* _What you should do_
Reproduce the text of every one of the records below, line for line and without any changes. Leave the pictures out of your copy.

* _Entries shown_
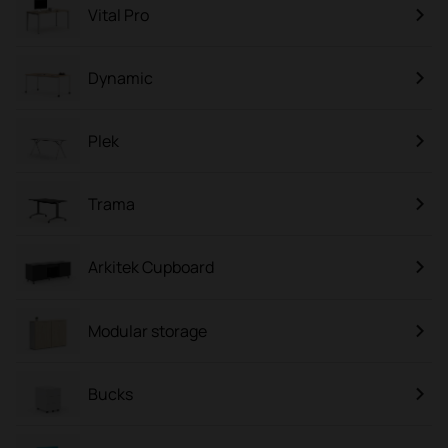
Vital Pro
Dynamic
Plek
Trama
Arkitek Cupboard
Modular storage
Bucks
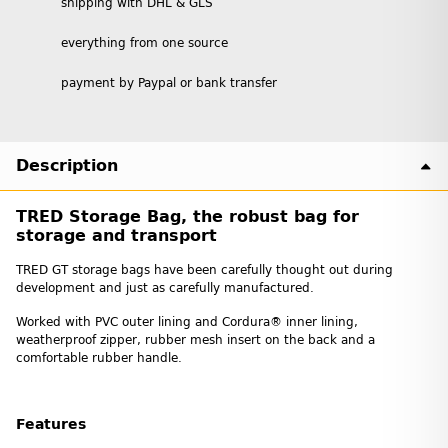
shipping with DHL & GLS
everything from one source
payment by Paypal or bank transfer
Description
TRED Storage Bag, the robust bag for
storage and transport
TRED GT storage bags have been carefully thought out during
development and just as carefully manufactured.
Worked with PVC outer lining and Cordura® inner lining,
weatherproof zipper, rubber mesh insert on the back and a
comfortable rubber handle.
Features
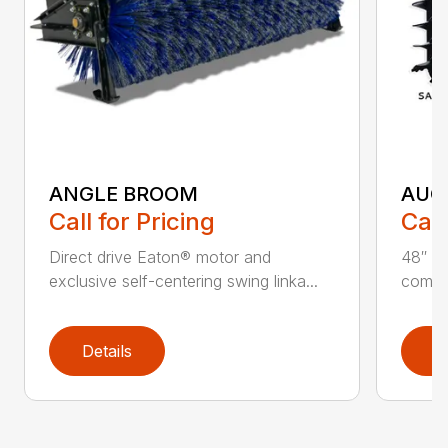
ANGLE BROOM
AUG
Call for Pricing
Call
Direct drive Eaton® motor and
48″ ta
exclusive self-centering swing linka...
compat
Details
D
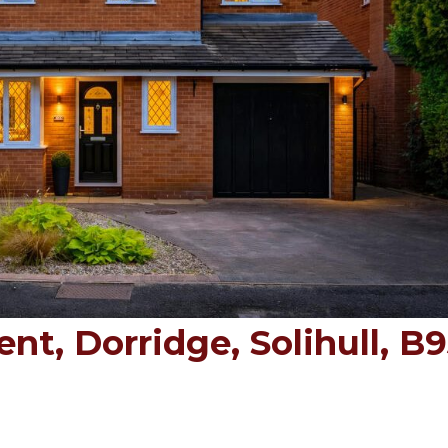
t, Dorridge, Solihull, B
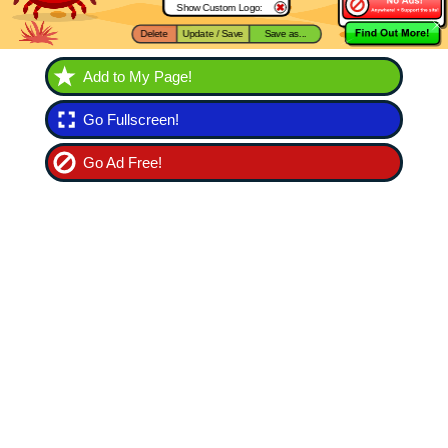
Add to My Page!
Go Fullscreen!
Go Ad Free!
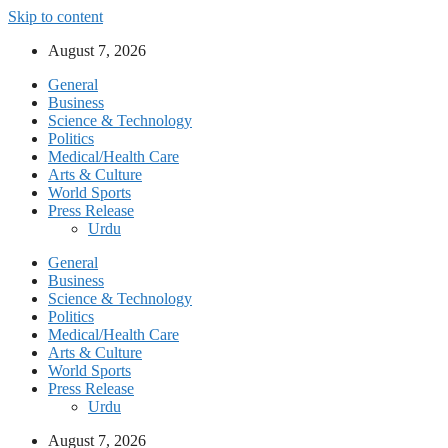
Skip to content
August 7, 2026
General
Business
Science & Technology
Politics
Medical/Health Care
Arts & Culture
World Sports
Press Release
Urdu
General
Business
Science & Technology
Politics
Medical/Health Care
Arts & Culture
World Sports
Press Release
Urdu
August 7, 2026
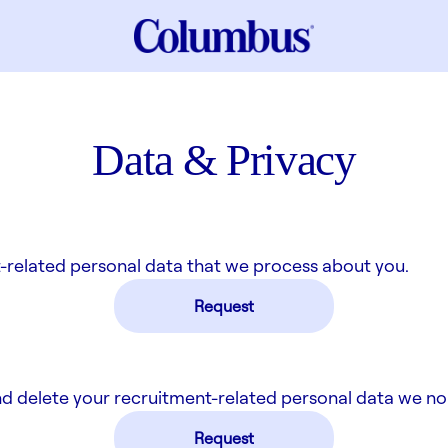
Data & Privacy
-related personal data that we process about you.
Request
nd delete your recruitment-related personal data we no
Request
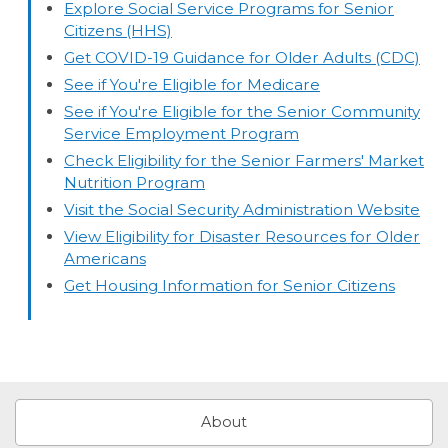
Explore Social Service Programs for Senior
Citizens (HHS)
Get COVID-19 Guidance for Older Adults (CDC)
See if You're Eligible for Medicare
See if You're Eligible for the Senior Community
Service Employment Program
Check Eligibility for the Senior Farmers' Market
Nutrition Program
Visit the Social Security Administration Website
View Eligibility for Disaster Resources for Older
Americans
Get Housing Information for Senior Citizens
About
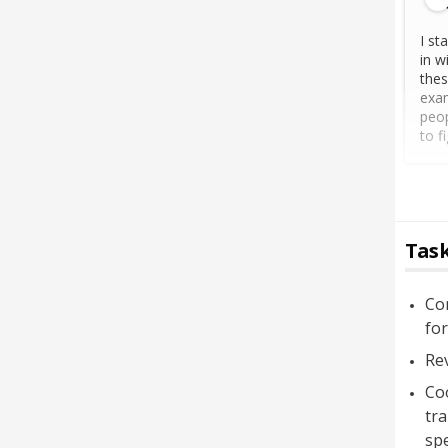
I st
in w
thes
exam
peop
to f
Task
Co
for
Rev
Co
tra
spe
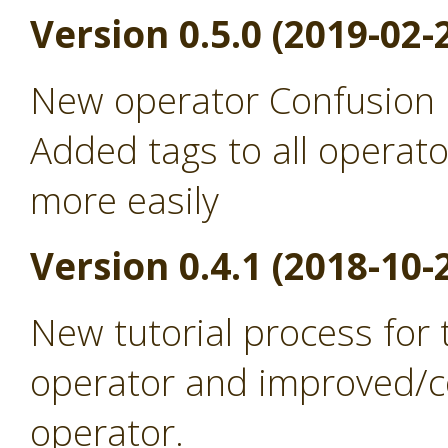
Version 0.5.0 (2019-02-
New operator Confusion 
Added tags to all operato
more easily
Version 0.4.1 (2018-10-
New tutorial process for
operator and improved/co
operator.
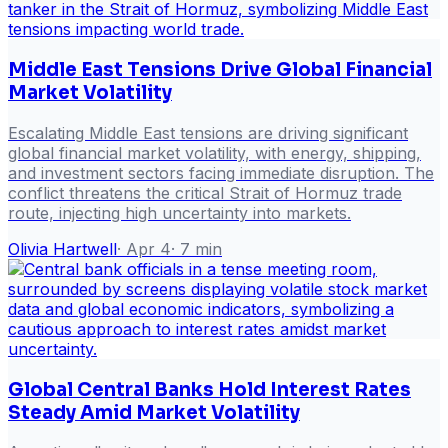
Middle East Tensions Drive Global Financial
Market Volatility
Escalating Middle East tensions are driving significant
global financial market volatility, with energy, shipping,
and investment sectors facing immediate disruption. The
conflict threatens the critical Strait of Hormuz trade
route, injecting high uncertainty into markets.
Olivia Hartwell
·
Apr 4
·
7
min
Global Central Banks Hold Interest Rates
Steady Amid Market Volatility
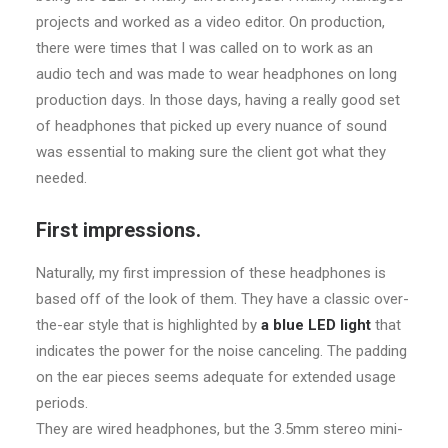
projects and worked as a video editor. On production,
there were times that I was called on to work as an
audio tech and was made to wear headphones on long
production days. In those days, having a really good set
of headphones that picked up every nuance of sound
was essential to making sure the client got what they
needed.
First impressions.
Naturally, my first impression of these headphones is
based off of the look of them. They have a classic over-
the-ear style that is highlighted by
a blue LED light
that
indicates the power for the noise canceling. The padding
on the ear pieces seems adequate for extended usage
periods.
They are wired headphones, but the 3.5mm stereo mini-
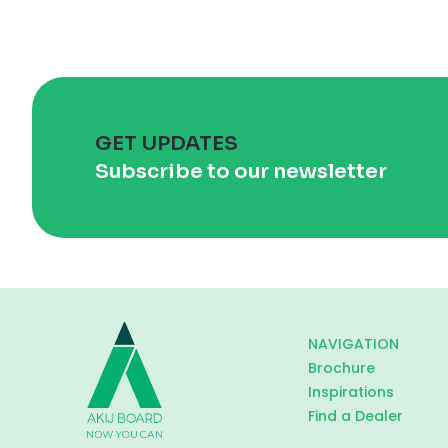
GET UPDATES
Subscribe to our newsletter
NAVIGATION
Brochure
Inspirations
Find a Dealer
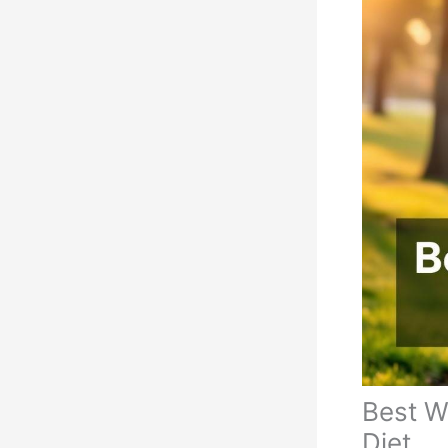
Best W
Diet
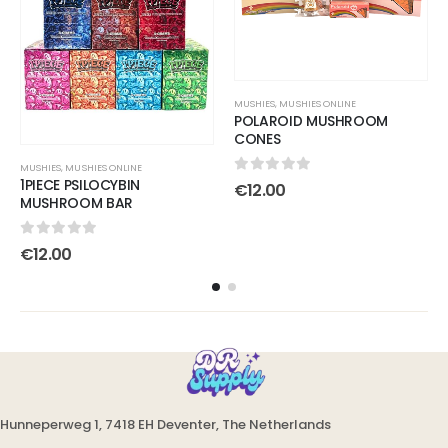
MUSHIES
,
MUSHIES ONLINE
POLAROID MUSHROOM
CONES
MUSHIES
,
MUSHIES ONLINE
1PIECE PSILOCYBIN
0
out of 5
€
12.00
MUSHROOM BAR
0
out of 5
€
12.00
Hunneperweg 1, 7418 EH Deventer, The Netherlands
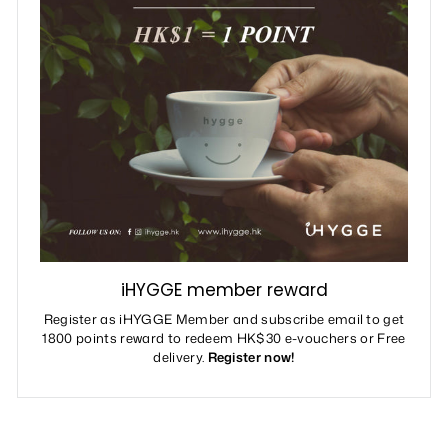
iHYGGE member reward
Register as iHYGGE Member and subscribe email to get
1800 points reward to redeem HK$30 e-vouchers or Free
delivery.
Register now!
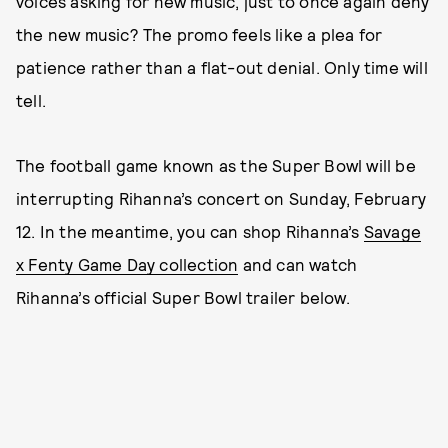
voices asking for new music, just to once again deny
the new music? The promo feels like a plea for
patience rather than a flat-out denial. Only time will
tell.
The football game known as the Super Bowl will be
interrupting Rihanna’s concert on Sunday, February
12. In the meantime, you can shop Rihanna’s
Savage
x Fenty Game Day collection
and can watch
Rihanna’s official Super Bowl trailer below.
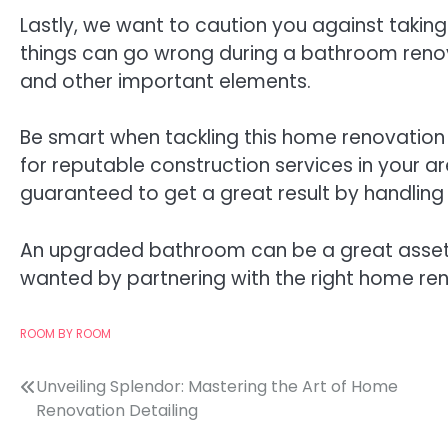
Lastly, we want to caution you against taki
things can go wrong during a bathroom renov
and other important elements.
Be smart when tackling this home renovation p
for reputable construction services in your a
guaranteed to get a great result by handling 
An upgraded bathroom can be a great asset 
wanted by partnering with the right home ren
ROOM BY ROOM
Post
Unveiling Splendor: Mastering the Art of Home
Renovation Detailing
navigation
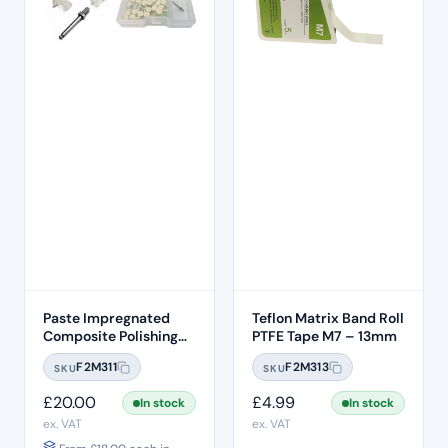
Paste Impregnated
Teflon Matrix Band Roll
Composite Polishing
PTFE Tape M7 – 13mm
Discs – Removable
F2M311
F2M313
SKU
SKU
Heads (50pcs)
£
20.00
£
4.99
In stock
In stock
ex. VAT
ex. VAT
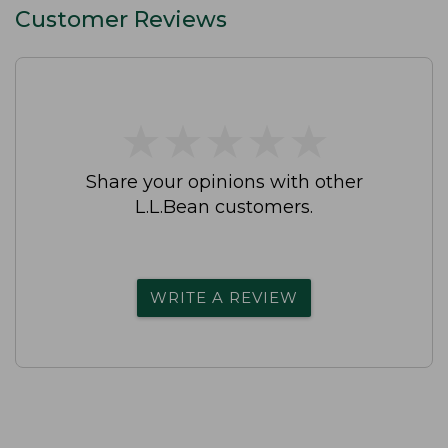
Customer Reviews
★
★
★
★
★
★
★
★
★
★
Share your opinions with other
L.L.Bean customers.
WRITE A REVIEW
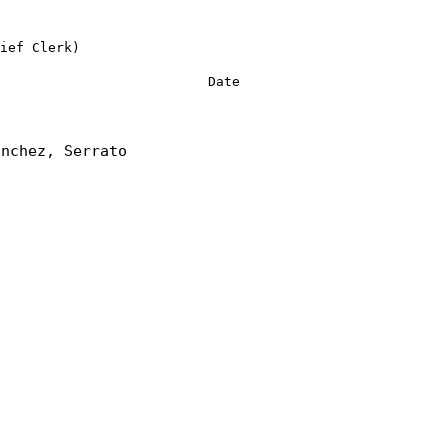
ief Clerk)
Date
anchez, Serrato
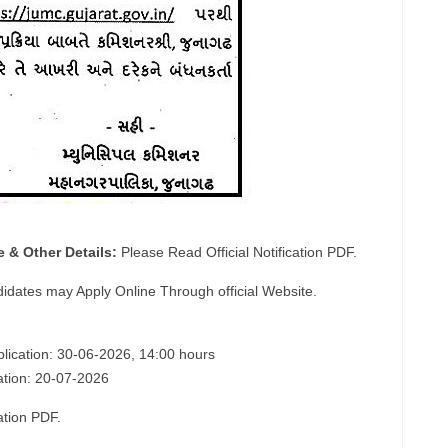
e & Other Details:
Please Read Official Notification PDF.
didates may Apply Online Through official Website.
plication: 30-06-2026, 14:00 hours
cation: 20-07-2026
ation PDF.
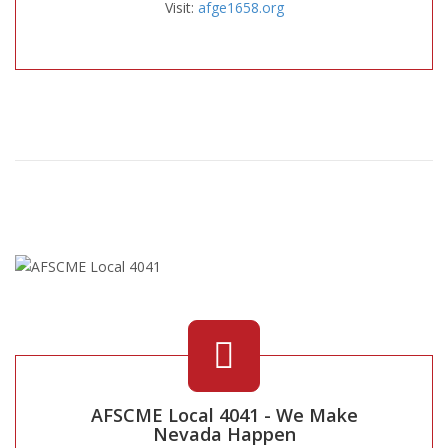
Visit:
afge1658.org
AFSCME Local 4041 - We Make
Nevada Happen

* _Result of the task_
Vital Pro
Dynamic
Plek
Trama
Arkitek Cupboard
Modular storage
Bucks
shipping with DHL & GLS
everything from one source
payment by Paypal or bank transfer
Description
TRED Storage Bag, the robust bag for
storage and transport
TRED GT storage bags have been carefully thought out during
development and just as carefully manufactured.
Worked with PVC outer lining and Cordura® inner lining,
weatherproof zipper, rubber mesh insert on the back and a
comfortable rubber handle.
Features
ANGLE BROOM
AUG
Call for Pricing
Call
Direct drive Eaton® motor and
48″ ta
exclusive self-centering swing linka...
compat
Details
D
t, Dorridge, Solihull, B
Add to My Page!
Go Fullscreen!
Go Ad Free!
Skip to content
August 7, 2026
General
Business
Science & Technology
Politics
Medical/Health Care
Arts & Culture
World Sports
Press Release
Urdu
General
Business
Science & Technology
Politics
Medical/Health Care
Arts & Culture
World Sports
Press Release
Urdu
August 7, 2026
Data & Privacy
-related personal data that we process about you.
Request
nd delete your recruitment-related personal data we no
Request
Explore Social Service Programs for Senior
Citizens (HHS)
Get COVID-19 Guidance for Older Adults (CDC)
See if You're Eligible for Medicare
See if You're Eligible for the Senior Community
Service Employment Program
Check Eligibility for the Senior Farmers' Market
Nutrition Program
Visit the Social Security Administration Website
View Eligibility for Disaster Resources for Older
Americans
Get Housing Information for Senior Citizens
About
I st
in w
thes
exam
peop
to f
Task
Co
for
Rev
Co
tra
spe
Version 0.5.0 (2019-02-
New operator Confusion 
Added tags to all operato
more easily
Version 0.4.1 (2018-10-
New tutorial process for
operator and improved/co
operator.
Middle East Tensions Drive Global Financial
Market Volatility
Escalating Middle East tensions are driving significant
global financial market volatility, with energy, shipping,
and investment sectors facing immediate disruption. The
conflict threatens the critical Strait of Hormuz trade
route, injecting high uncertainty into markets.
Olivia Hartwell
·
Apr 4
·
7
min
Global Central Banks Hold Interest Rates
Steady Amid Market Volatility
projects and worked as a video editor. On production,
there were times that I was called on to work as an
audio tech and was made to wear headphones on long
production days. In those days, having a really good set
of headphones that picked up every nuance of sound
was essential to making sure the client got what they
needed.
First impressions.
Naturally, my first impression of these headphones is
based off of the look of them. They have a classic over-
the-ear style that is highlighted by
a blue LED light
that
indicates the power for the noise canceling. The padding
on the ear pieces seems adequate for extended usage
periods.
They are wired headphones, but the 3.5mm stereo mini-
GET UPDATES
Subscribe to our newsletter
NAVIGATION
Brochure
Inspirations
Find a Dealer
Best W
Diet
MUSHIES
,
MUSHIES ONLINE
POLAROID MUSHROOM
CONES
MUSHIES
,
MUSHIES ONLINE
1PIECE PSILOCYBIN
0
out of 5
€
12.00
MUSHROOM BAR
0
out of 5
€
12.00
Hunneperweg 1, 7418 EH Deventer, The Netherlands
iHYGGE member reward
Register as iHYGGE Member and subscribe email to get
1800 points reward to redeem HK$30 e-vouchers or Free
delivery.
Register now!
voices asking for new music, just to once again deny
the new music? The promo feels like a plea for
patience rather than a flat-out denial. Only time will
tell.
The football game known as the Super Bowl will be
interrupting Rihanna’s concert on Sunday, February
12. In the meantime, you can shop Rihanna’s
Savage
x Fenty Game Day collection
and can watch
Rihanna’s official Super Bowl trailer below.
Lastly, we want to caution you against taki
things can go wrong during a bathroom renov
and other important elements.
Be smart when tackling this home renovation p
for reputable construction services in your a
guaranteed to get a great result by handling 
An upgraded bathroom can be a great asset 
wanted by partnering with the right home ren
ROOM BY ROOM
Post
Unveiling Splendor: Mastering the Art of Home
Renovation Detailing
navigation
Paste Impregnated
Teflon Matrix Band Roll
Composite Polishing
PTFE Tape M7 – 13mm
Discs – Removable
F2M311
F2M313
SKU
SKU
Heads (50pcs)
£
20.00
£
4.99
In stock
In stock
ex. VAT
ex. VAT
Customer Reviews
★
★
★
★
★
★
★
★
★
★
Share your opinions with other
L.L.Bean customers.
WRITE A REVIEW
ief Clerk)
Date
anchez, Serrato
e & Other Details:
Please Read Official Notification PDF.
didates may Apply Online Through official Website.
plication: 30-06-2026, 14:00 hours
cation: 20-07-2026
ation PDF.
Visit:
afge1658.org
AFSCME Local 4041 - We Make
Nevada Happen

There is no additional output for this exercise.